• [WHAT IS REQUIRED]: Number of lines with "files" in the listing: report it, and nothing else.

• [RECORDS SHOWN]:
*****

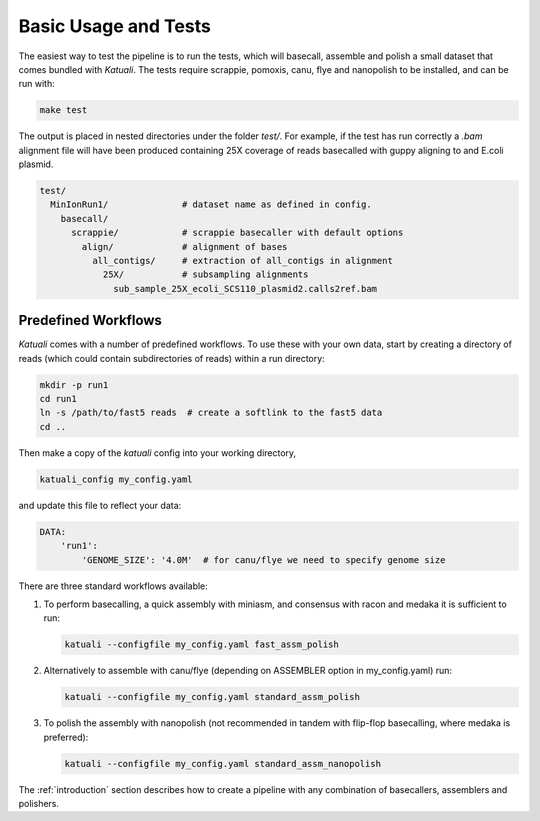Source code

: 
.. _tests:

Basic Usage and Tests
=====================

The easiest way to test the pipeline is to run the tests, which will basecall,
assemble and polish a small dataset that comes bundled with `Katuali`.  The
tests require scrappie, pomoxis, canu, flye and nanopolish to be installed, and can
be run with:

.. code-block:: bash

    make test

The output is placed in nested directories under the folder `test/`.  For
example, if the test has run correctly a `.bam` alignment file will have been
produced containing 25X coverage of reads basecalled with guppy aligning to and
E.coli plasmid.

.. code-block:: bash

    test/                                  
      MinIonRun1/              # dataset name as defined in config. 
        basecall/                       
          scrappie/            # scrappie basecaller with default options
            align/             # alignment of bases
              all_contigs/     # extraction of all_contigs in alignment  
                25X/           # subsampling alignments
                  sub_sample_25X_ecoli_SCS110_plasmid2.calls2ref.bam


Predefined Workflows
--------------------

`Katuali` comes with a number of predefined workflows. To use these with your
own data, start by creating a directory of reads (which could contain
subdirectories of reads) within a run directory:

.. code-block:: bash

    mkdir -p run1
    cd run1
    ln -s /path/to/fast5 reads  # create a softlink to the fast5 data
    cd ..
    
Then make a copy of the `katuali` config into your working directory,

.. code-block:: bash

    katuali_config my_config.yaml

and update this file to reflect your data:
    
.. code-block:: bash

    DATA:
        'run1':
            'GENOME_SIZE': '4.0M'  # for canu/flye we need to specify genome size

There are three standard workflows available:

1. To perform basecalling, a quick assembly with miniasm, and consensus with racon
   and medaka it is sufficient to run:
   
   .. code-block:: bash
  
       katuali --configfile my_config.yaml fast_assm_polish

2. Alternatively to assemble with canu/flye (depending on ASSEMBLER option in my_config.yaml) run:

   .. code-block:: bash
  
       katuali --configfile my_config.yaml standard_assm_polish

3. To polish the assembly with nanopolish (not recommended in tandem with
   flip-flop basecalling, where medaka is preferred):

   .. code-block:: bash
  
       katuali --configfile my_config.yaml standard_assm_nanopolish


The :ref:`introduction` section describes how to create a pipeline with any
combination of basecallers, assemblers and polishers. 
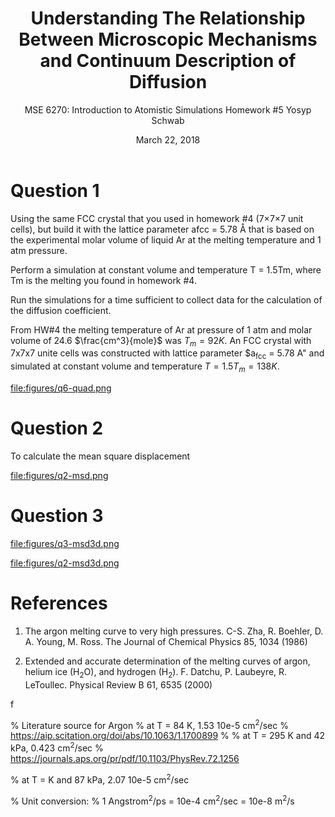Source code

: #+LaTeX_HEADER: \usepackage[parameters]{listings}
#+LaTeX_HEADER: \usepackage{listings}
#+LaTeX_HEADER: \usepackage[english]{babel}
#+LaTeX_HEADER: \usepackage{color} 
#+LaTeX_HEADER: \usepackage[section]{placeins} 
#+LaTeX_HEADER: \definecolor{mygreen}{RGB}{28,172,0} 
#+LaTeX_HEADER: \definecolor{mylilas}{RGB}{170,55,241}
#+LaTeX_CLASS_OPTIONS: [listings, listings-bw, listings-color, listings-sv]
#+LATEX_HEADER: \usepackage[margin=1.25in]{geometry}
#+OPTIONS: toc:nil

#+TITLE: Understanding The Relationship Between Microscopic Mechanisms and Continuum Description of Diffusion
#+AUTHOR: MSE 6270: Introduction to Atomistic Simulations @@latex:\\@@ Homework #5 @@latex:\\\\@@Yosyp Schwab
#+EMAIL: ys4ea@virginia.edu
#+DATE: March 22, 2018

* Question 1
Using the same FCC crystal that you used in homework #4 (7×7×7 unit
 cells), but build it with the lattice parameter afcc = 5.78 Å that is
 based on the experimental molar volume of liquid Ar at the melting
 temperature and 1 atm pressure.

 Perform a simulation at constant volume and temperature T = 1.5Tm,
 where Tm is the melting you found in homework #4.

 Run the simulations for a time sufficient to collect data for the
 calculation of the diffusion coefficient.



From HW#4 the melting temperature of Ar at pressure of 1 atm and molar
volume of 24.6 $\frac{cm^3}{mole}$ was $T_{m} = 92 K$. An FCC crystal with
7x7x7 unite cells was constructed with lattice parameter $a_{fcc} =
5.78 A" and simulated at constant volume and temperature $T = 1.5
T_{m} = 138 K$. 

\begin{equation}
a = \sqrt[3]{4 \frac{V_m}{Av}} = 5.467 A
\end{equation}

#+CAPTION: 
#+NAME: fig:
file:figures/q6-quad.png

* Question 2

To calculate the mean square displacement 

#+CAPTION: 
#+NAME: fig:q2msd
file:figures/q2-msd.png

* Question 3

#+CAPTION: 
#+NAME: fig:q2msd
file:figures/q3-msd3d.png

#+CAPTION: 
#+NAME: fig:q2msd
file:figures/q2-msd3d.png


* References
1. The argon melting curve to very high pressures. C-S. Zha, R. Boehler, D. A. Young, M. Ross. The Journal of Chemical Physics 85, 1034 (1986)

2. Extended and accurate determination of the melting curves of argon, helium ice (H_{2}O), and hydrogen (H_2). F. Datchu, P. Laubeyre, R. LeToullec. Physical Review B 61, 6535 (2000)
f

 
% Literature source for Argon
% at T = 84 K, 1.53 10e-5 cm^2/sec 
% https://aip.scitation.org/doi/abs/10.1063/1.1700899
%
% at T = 295 K and 42 kPa, 0.423 cm^2/sec
% https://journals.aps.org/pr/pdf/10.1103/PhysRev.72.1256

% at T = K and 87 kPa, 2.07 10e-5 cm^2/sec

% Unit conversion:
% 1 Angstrom^2/ps = 10e-4 cm^2/sec = 10e-8 m^2/s


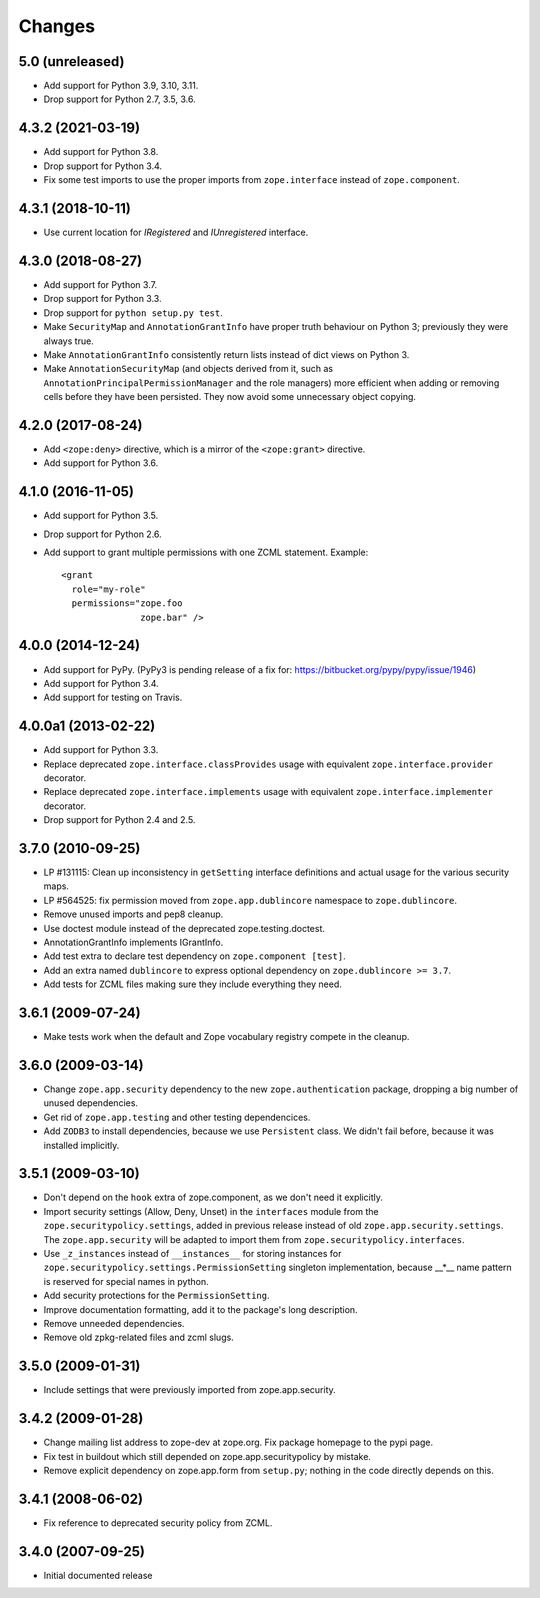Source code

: =========
 Changes
=========

5.0 (unreleased)
================

- Add support for Python 3.9, 3.10, 3.11.

- Drop support for Python 2.7, 3.5, 3.6.


4.3.2 (2021-03-19)
==================

- Add support for Python 3.8.

- Drop support for Python 3.4.

- Fix some test imports to use the proper imports from
  ``zope.interface`` instead of ``zope.component``.

4.3.1 (2018-10-11)
==================

- Use current location for `IRegistered` and `IUnregistered` interface.


4.3.0 (2018-08-27)
==================

- Add support for Python 3.7.

- Drop support for Python 3.3.

- Drop support for ``python setup.py test``.

- Make ``SecurityMap`` and ``AnnotationGrantInfo`` have proper truth
  behaviour on Python 3; previously they were always true.

- Make ``AnnotationGrantInfo`` consistently return lists instead of
  dict views on Python 3.

- Make ``AnnotationSecurityMap`` (and objects derived from it, such as
  ``AnnotationPrincipalPermissionManager`` and the role managers) more
  efficient when adding or removing cells before they have been
  persisted. They now avoid some unnecessary object copying.

4.2.0 (2017-08-24)
==================

- Add ``<zope:deny>`` directive, which is a mirror of the ``<zope:grant>``
  directive.

- Add support for Python 3.6.


4.1.0 (2016-11-05)
==================

- Add support for Python 3.5.

- Drop support for Python 2.6.

- Add support to grant multiple permissions with one ZCML statement. Example::

    <grant
      role="my-role"
      permissions="zope.foo
                   zope.bar" />


4.0.0 (2014-12-24)
==================

- Add support for PyPy.  (PyPy3 is pending release of a fix for:
  https://bitbucket.org/pypy/pypy/issue/1946)

- Add support for Python 3.4.

- Add support for testing on Travis.


4.0.0a1 (2013-02-22)
====================

- Add support for Python 3.3.

- Replace deprecated ``zope.interface.classProvides`` usage with equivalent
  ``zope.interface.provider`` decorator.

- Replace deprecated ``zope.interface.implements`` usage with equivalent
  ``zope.interface.implementer`` decorator.

- Drop support for Python 2.4 and 2.5.


3.7.0 (2010-09-25)
==================

- LP #131115: Clean up inconsistency in ``getSetting`` interface definitions
  and actual usage for the various security maps.

- LP #564525:  fix permission moved from ``zope.app.dublincore`` namespace
  to ``zope.dublincore``.

- Remove unused imports and pep8 cleanup.

- Use doctest module instead of the deprecated zope.testing.doctest.

- AnnotationGrantInfo implements IGrantInfo.

- Add test extra to declare test dependency on ``zope.component [test]``.

- Add an extra named ``dublincore`` to express optional dependency on
  ``zope.dublincore >= 3.7``.

- Add tests for ZCML files making sure they include everything they need.


3.6.1 (2009-07-24)
==================

- Make tests work when the default and Zope vocabulary registry compete in the
  cleanup.

3.6.0 (2009-03-14)
==================

- Change ``zope.app.security`` dependency to the new ``zope.authentication``
  package, dropping a big number of unused dependencies.

- Get rid of ``zope.app.testing`` and other testing dependencices.

- Add ``ZODB3`` to install dependencies, because we use ``Persistent``
  class. We didn't fail before, because it was installed implicitly.

3.5.1 (2009-03-10)
==================

- Don't depend on the ``hook`` extra of zope.component, as we don't need
  it explicitly.

- Import security settings (Allow, Deny, Unset) in the ``interfaces``
  module from the ``zope.securitypolicy.settings``, added in previous
  release instead of old ``zope.app.security.settings``.
  The ``zope.app.security`` will be adapted to import them from
  ``zope.securitypolicy.interfaces``.

- Use ``_z_instances`` instead of ``__instances__`` for storing instances
  for ``zope.securitypolicy.settings.PermissionSetting`` singleton
  implementation, because __*__ name pattern is reserved for special
  names in python.

- Add security protections for the ``PermissionSetting``.

- Improve documentation formatting, add it to the package's long
  description.

- Remove unneeded dependencies.

- Remove old zpkg-related files and zcml slugs.

3.5.0 (2009-01-31)
==================

- Include settings that were previously imported from zope.app.security.

3.4.2 (2009-01-28)
==================

- Change mailing list address to zope-dev at zope.org. Fix package
  homepage to the pypi page.

- Fix test in buildout which still depended on zope.app.securitypolicy
  by mistake.

- Remove explicit dependency on zope.app.form from ``setup.py``; nothing
  in the code directly depends on this.

3.4.1 (2008-06-02)
==================

- Fix reference to deprecated security policy from ZCML.

3.4.0 (2007-09-25)
==================

- Initial documented release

*****

• [SOLUTION TO THIS PROBLEM]: 2